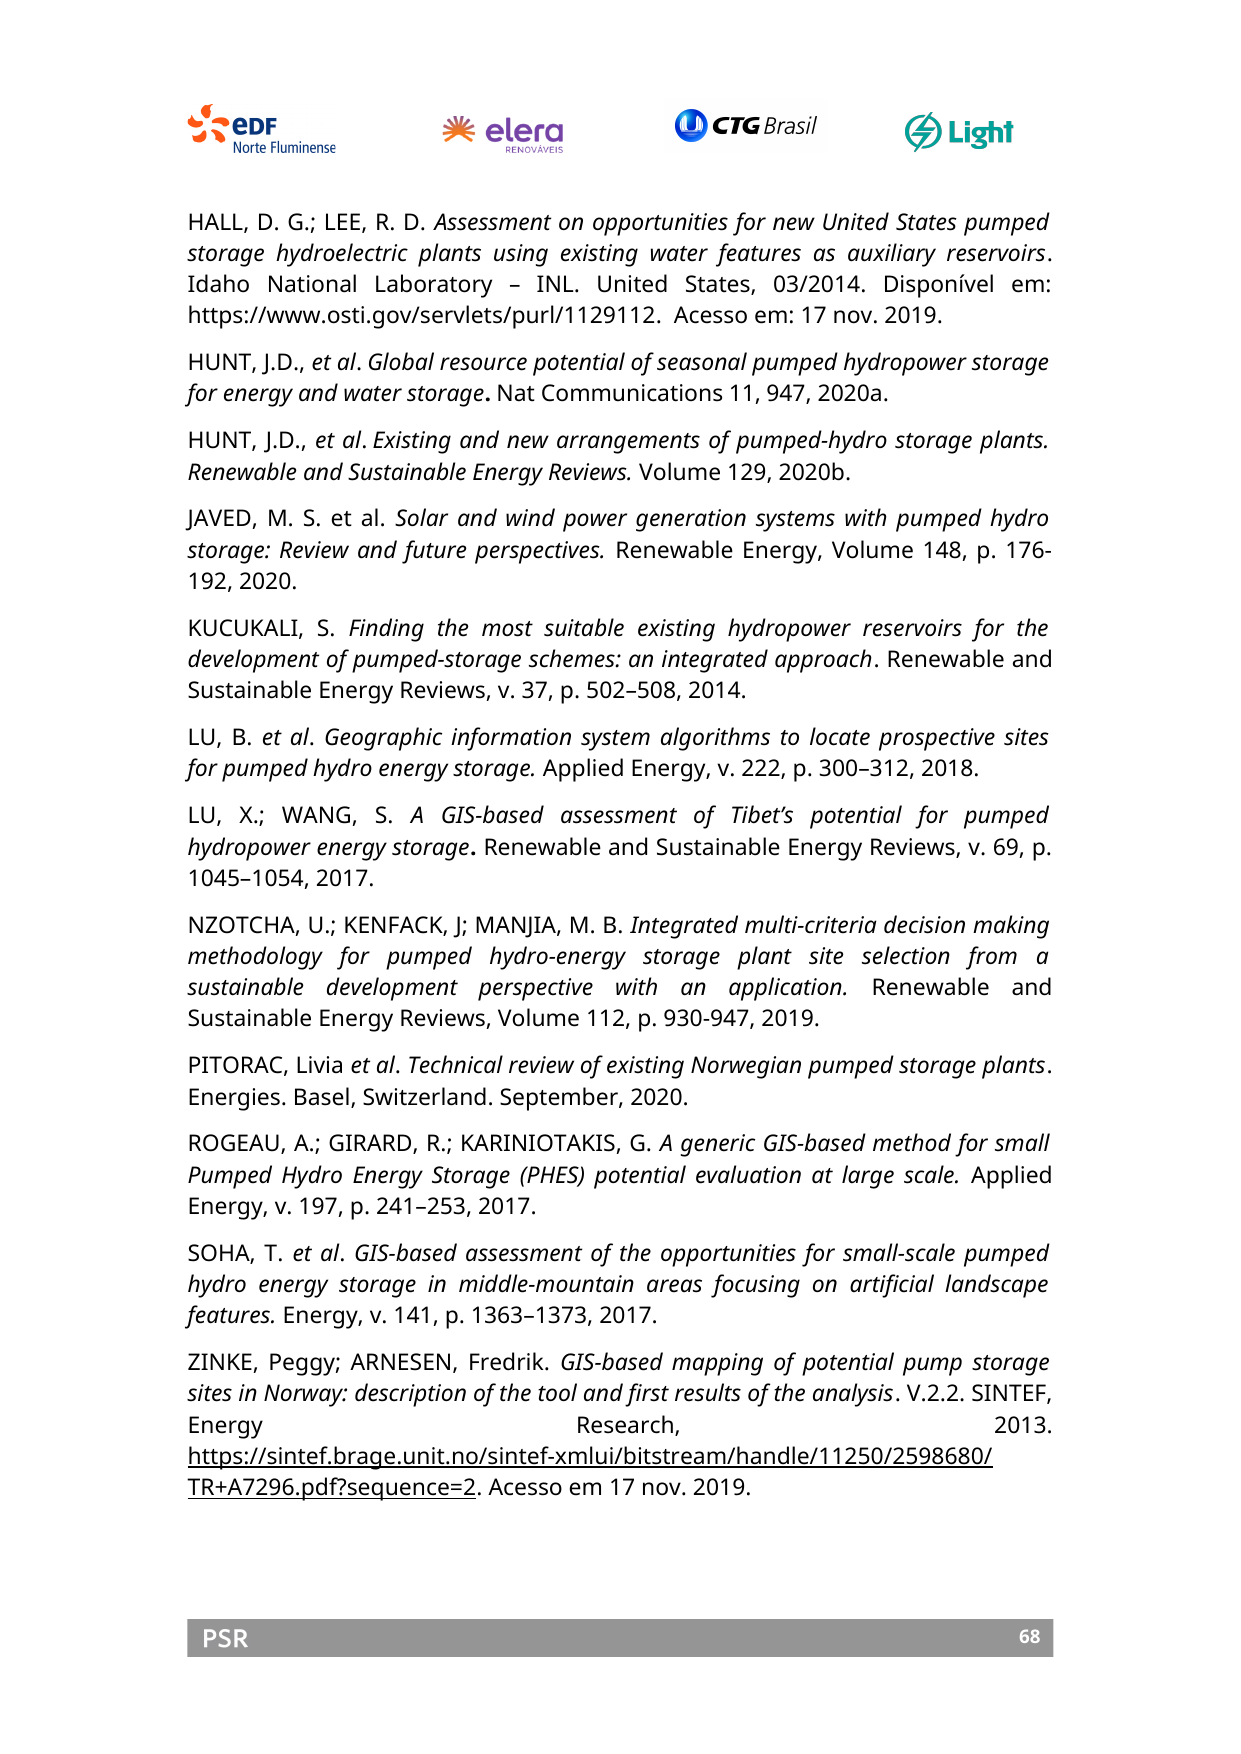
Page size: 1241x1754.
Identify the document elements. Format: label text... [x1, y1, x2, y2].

text JAVED, M. S. et al. Solar and wind power generation systems with pumped hydro storage: Review and future perspectives. Renewable Energy, Volume 148, p. 176-192, 2020. [187, 502, 1053, 596]
text KUCUKALI, S. Finding the most suitable existing hydropower reservoirs for the development of pumped-storage schemes: an integrated approach. Renewable and Sustainable Energy Reviews, v. 37, p. 502–508, 2014. [187, 612, 1053, 706]
picture [187, 104, 336, 153]
text HUNT, J.D., et al. Existing and new arrangements of pumped-hydro storage plants. Renewable and Sustainable Energy Reviews. Volume 129, 2020b. [187, 424, 1053, 487]
text PITORAC, Livia et al. Technical review of existing Norwegian pumped storage plants. Energies. Basel, Switzerland. September, 2020. [187, 1049, 1053, 1112]
text ZINKE, Peggy; ARNESEN, Fredrik. GIS-based mapping of potential pump storage sites in Norway: description of the tool and first results of the analysis. V.2.2. SINTEF, Energy Research, 2013. https://sintef.brage.unit.no/sintef-xmlui/bitstream/handle/11250/2598680/TR+A7296.pdf?sequence=2. Acesso em 17 nov. 2019. [187, 1346, 1053, 1502]
picture [201, 1628, 250, 1649]
text HUNT, J.D., et al. Global resource potential of seasonal pumped hydropower storage for energy and water storage. Nat Communications 11, 947, 2020a. [187, 346, 1053, 409]
picture [664, 98, 828, 153]
text NZOTCHA, U.; KENFACK, J; MANJIA, M. B. Integrated multi-criteria decision making methodology for pumped hydro-energy storage plant site selection from a sustainable development perspective with an application. Renewable and Sustainable Energy Reviews, Volume 112, p. 930-947, 2019. [187, 909, 1053, 1034]
text SOHA, T. et al. GIS-based assessment of the opportunities for small-scale pumped hydro energy storage in middle-mountain areas focusing on artificial landscape features. Energy, v. 141, p. 1363–1373, 2017. [187, 1237, 1053, 1331]
text LU, X.; WANG, S. A GIS-based assessment of Tibet’s potential for pumped hydropower energy storage. Renewable and Sustainable Energy Reviews, v. 69, p. 1045–1054, 2017. [187, 799, 1053, 893]
text HALL, D. G.; LEE, R. D. Assessment on opportunities for new United States pumped storage hydroelectric plants using existing water features as auxiliary reservoirs. Idaho National Laboratory – INL. United States, 03/2014. Disponível em: https://www.osti.gov/servlets/purl/1129112. Acesso em: 17 nov. 2019. [187, 206, 1053, 331]
text ROGEAU, A.; GIRARD, R.; KARINIOTAKIS, G. A generic GIS-based method for small Pumped Hydro Energy Storage (PHES) potential evaluation at large scale. Applied Energy, v. 197, p. 241–253, 2017. [187, 1127, 1053, 1221]
text LU, B. et al. Geographic information system algorithms to locate prospective sites for pumped hydro energy storage. Applied Energy, v. 222, p. 300–312, 2018. [187, 721, 1053, 784]
picture [905, 112, 1014, 153]
picture [442, 116, 563, 153]
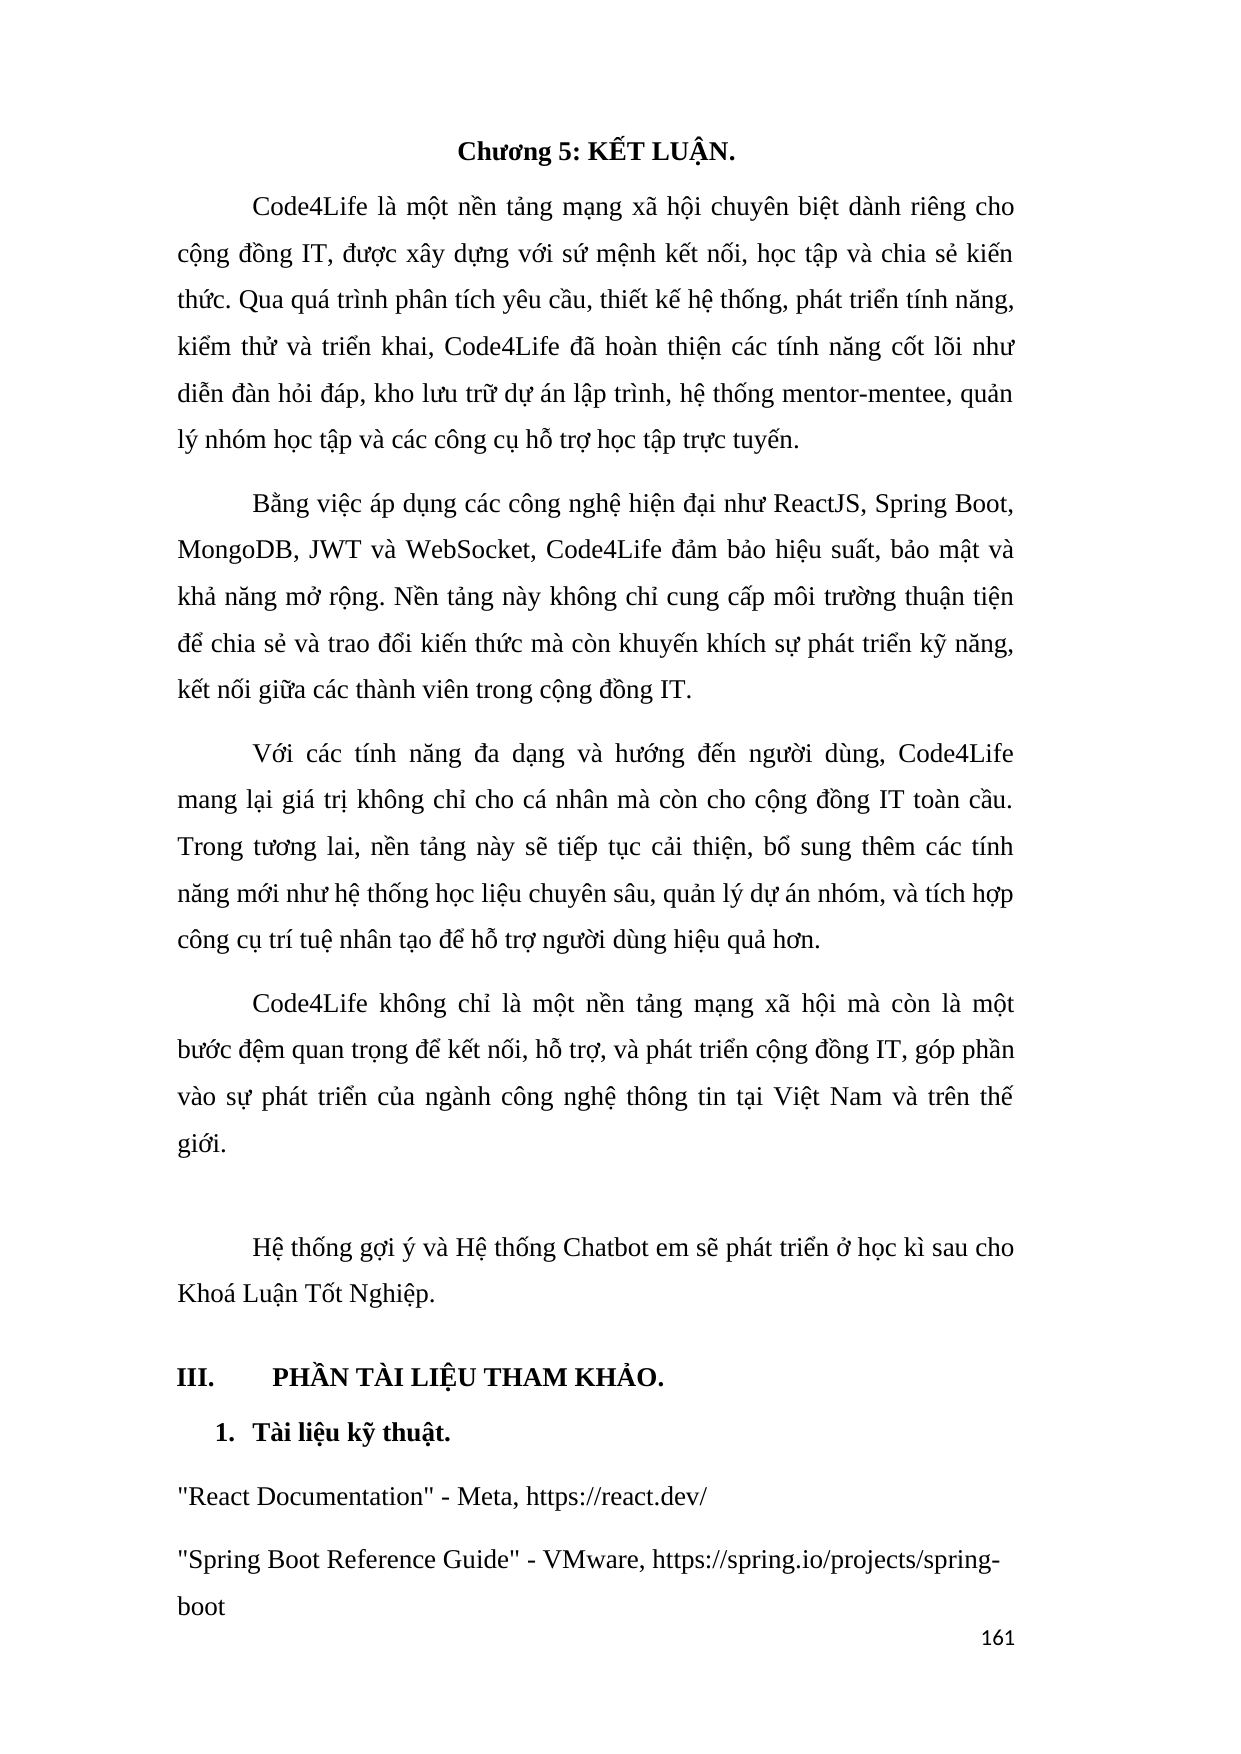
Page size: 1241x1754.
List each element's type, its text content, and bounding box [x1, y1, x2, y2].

text Bằng việc áp dụng các công nghệ hiện đại như ReactJS, Spring Boot, MongoDB, JWT và WebSocket, Code4Life đảm bảo hiệu suất, bảo mật và khả năng mở rộng. Nền tảng này không chỉ cung cấp môi trường thuận tiện để chia sẻ và trao đổi kiến thức mà còn khuyến khích sự phát triển kỹ năng, kết nối giữa các thành viên trong cộng đồng IT. [177, 487, 1015, 705]
subtitle PHẦN TÀI LIỆU THAM KHẢO. [214, 1361, 1015, 1393]
text Hệ thống gợi ý và Hệ thống Chatbot em sẽ phát triển ở học kì sau cho Khoá Luận Tốt Nghiệp. [177, 1231, 1015, 1308]
text "React Documentation" - Meta, https://react.dev/ [177, 1480, 1015, 1511]
text "Spring Boot Reference Guide" - VMware, https://spring.io/projects/spring-boot [177, 1543, 1015, 1621]
list Tài liệu kỹ thuật. [214, 1416, 1015, 1448]
text Với các tính năng đa dạng và hướng đến người dùng, Code4Life mang lại giá trị không chỉ cho cá nhân mà còn cho cộng đồng IT toàn cầu. Trong tương lai, nền tảng này sẽ tiếp tục cải thiện, bổ sung thêm các tính năng mới như hệ thống học liệu chuyên sâu, quản lý dự án nhóm, và tích hợp công cụ trí tuệ nhân tạo để hỗ trợ người dùng hiệu quả hơn. [177, 737, 1015, 955]
subtitle Chương 5: KẾT LUẬN. [177, 135, 1015, 166]
text Code4Life là một nền tảng mạng xã hội chuyên biệt dành riêng cho cộng đồng IT, được xây dựng với sứ mệnh kết nối, học tập và chia sẻ kiến thức. Qua quá trình phân tích yêu cầu, thiết kế hệ thống, phát triển tính năng, kiểm thử và triển khai, Code4Life đã hoàn thiện các tính năng cốt lõi như diễn đàn hỏi đáp, kho lưu trữ dự án lập trình, hệ thống mentor-mentee, quản lý nhóm học tập và các công cụ hỗ trợ học tập trực tuyến. [177, 190, 1015, 455]
text Code4Life không chỉ là một nền tảng mạng xã hội mà còn là một bước đệm quan trọng để kết nối, hỗ trợ, và phát triển cộng đồng IT, góp phần vào sự phát triển của ngành công nghệ thông tin tại Việt Nam và trên thế giới. [177, 987, 1015, 1200]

################

*WORK TO COMPLETE*: Leave every picture out, and transcribe the data above exactly as it reads.

*ANSWER*:
Page size: 1241x1754.
Identify the document elements. Format: label text... [x1, y1, x2, y2].

text JAVED, M. S. et al. Solar and wind power generation systems with pumped hydro storage: Review and future perspectives. Renewable Energy, Volume 148, p. 176-192, 2020. [187, 502, 1053, 596]
text KUCUKALI, S. Finding the most suitable existing hydropower reservoirs for the development of pumped-storage schemes: an integrated approach. Renewable and Sustainable Energy Reviews, v. 37, p. 502–508, 2014. [187, 612, 1053, 706]
picture [187, 104, 336, 153]
text HUNT, J.D., et al. Existing and new arrangements of pumped-hydro storage plants. Renewable and Sustainable Energy Reviews. Volume 129, 2020b. [187, 424, 1053, 487]
text PITORAC, Livia et al. Technical review of existing Norwegian pumped storage plants. Energies. Basel, Switzerland. September, 2020. [187, 1049, 1053, 1112]
text ZINKE, Peggy; ARNESEN, Fredrik. GIS-based mapping of potential pump storage sites in Norway: description of the tool and first results of the analysis. V.2.2. SINTEF, Energy Research, 2013. https://sintef.brage.unit.no/sintef-xmlui/bitstream/handle/11250/2598680/TR+A7296.pdf?sequence=2. Acesso em 17 nov. 2019. [187, 1346, 1053, 1502]
picture [201, 1628, 250, 1649]
text HUNT, J.D., et al. Global resource potential of seasonal pumped hydropower storage for energy and water storage. Nat Communications 11, 947, 2020a. [187, 346, 1053, 409]
picture [664, 98, 828, 153]
text NZOTCHA, U.; KENFACK, J; MANJIA, M. B. Integrated multi-criteria decision making methodology for pumped hydro-energy storage plant site selection from a sustainable development perspective with an application. Renewable and Sustainable Energy Reviews, Volume 112, p. 930-947, 2019. [187, 909, 1053, 1034]
text SOHA, T. et al. GIS-based assessment of the opportunities for small-scale pumped hydro energy storage in middle-mountain areas focusing on artificial landscape features. Energy, v. 141, p. 1363–1373, 2017. [187, 1237, 1053, 1331]
text LU, X.; WANG, S. A GIS-based assessment of Tibet’s potential for pumped hydropower energy storage. Renewable and Sustainable Energy Reviews, v. 69, p. 1045–1054, 2017. [187, 799, 1053, 893]
text HALL, D. G.; LEE, R. D. Assessment on opportunities for new United States pumped storage hydroelectric plants using existing water features as auxiliary reservoirs. Idaho National Laboratory – INL. United States, 03/2014. Disponível em: https://www.osti.gov/servlets/purl/1129112. Acesso em: 17 nov. 2019. [187, 206, 1053, 331]
text ROGEAU, A.; GIRARD, R.; KARINIOTAKIS, G. A generic GIS-based method for small Pumped Hydro Energy Storage (PHES) potential evaluation at large scale. Applied Energy, v. 197, p. 241–253, 2017. [187, 1127, 1053, 1221]
text LU, B. et al. Geographic information system algorithms to locate prospective sites for pumped hydro energy storage. Applied Energy, v. 222, p. 300–312, 2018. [187, 721, 1053, 784]
picture [905, 112, 1014, 153]
picture [442, 116, 563, 153]
Page size: 1241x1754.
List each element's type, its text content, and bounding box [x1, y1, x2, y2].

text Bằng việc áp dụng các công nghệ hiện đại như ReactJS, Spring Boot, MongoDB, JWT và WebSocket, Code4Life đảm bảo hiệu suất, bảo mật và khả năng mở rộng. Nền tảng này không chỉ cung cấp môi trường thuận tiện để chia sẻ và trao đổi kiến thức mà còn khuyến khích sự phát triển kỹ năng, kết nối giữa các thành viên trong cộng đồng IT. [177, 487, 1015, 705]
subtitle PHẦN TÀI LIỆU THAM KHẢO. [214, 1361, 1015, 1393]
text Hệ thống gợi ý và Hệ thống Chatbot em sẽ phát triển ở học kì sau cho Khoá Luận Tốt Nghiệp. [177, 1231, 1015, 1308]
text "React Documentation" - Meta, https://react.dev/ [177, 1480, 1015, 1511]
text "Spring Boot Reference Guide" - VMware, https://spring.io/projects/spring-boot [177, 1543, 1015, 1621]
list Tài liệu kỹ thuật. [214, 1416, 1015, 1448]
text Với các tính năng đa dạng và hướng đến người dùng, Code4Life mang lại giá trị không chỉ cho cá nhân mà còn cho cộng đồng IT toàn cầu. Trong tương lai, nền tảng này sẽ tiếp tục cải thiện, bổ sung thêm các tính năng mới như hệ thống học liệu chuyên sâu, quản lý dự án nhóm, và tích hợp công cụ trí tuệ nhân tạo để hỗ trợ người dùng hiệu quả hơn. [177, 737, 1015, 955]
subtitle Chương 5: KẾT LUẬN. [177, 135, 1015, 166]
text Code4Life là một nền tảng mạng xã hội chuyên biệt dành riêng cho cộng đồng IT, được xây dựng với sứ mệnh kết nối, học tập và chia sẻ kiến thức. Qua quá trình phân tích yêu cầu, thiết kế hệ thống, phát triển tính năng, kiểm thử và triển khai, Code4Life đã hoàn thiện các tính năng cốt lõi như diễn đàn hỏi đáp, kho lưu trữ dự án lập trình, hệ thống mentor-mentee, quản lý nhóm học tập và các công cụ hỗ trợ học tập trực tuyến. [177, 190, 1015, 455]
text Code4Life không chỉ là một nền tảng mạng xã hội mà còn là một bước đệm quan trọng để kết nối, hỗ trợ, và phát triển cộng đồng IT, góp phần vào sự phát triển của ngành công nghệ thông tin tại Việt Nam và trên thế giới. [177, 987, 1015, 1200]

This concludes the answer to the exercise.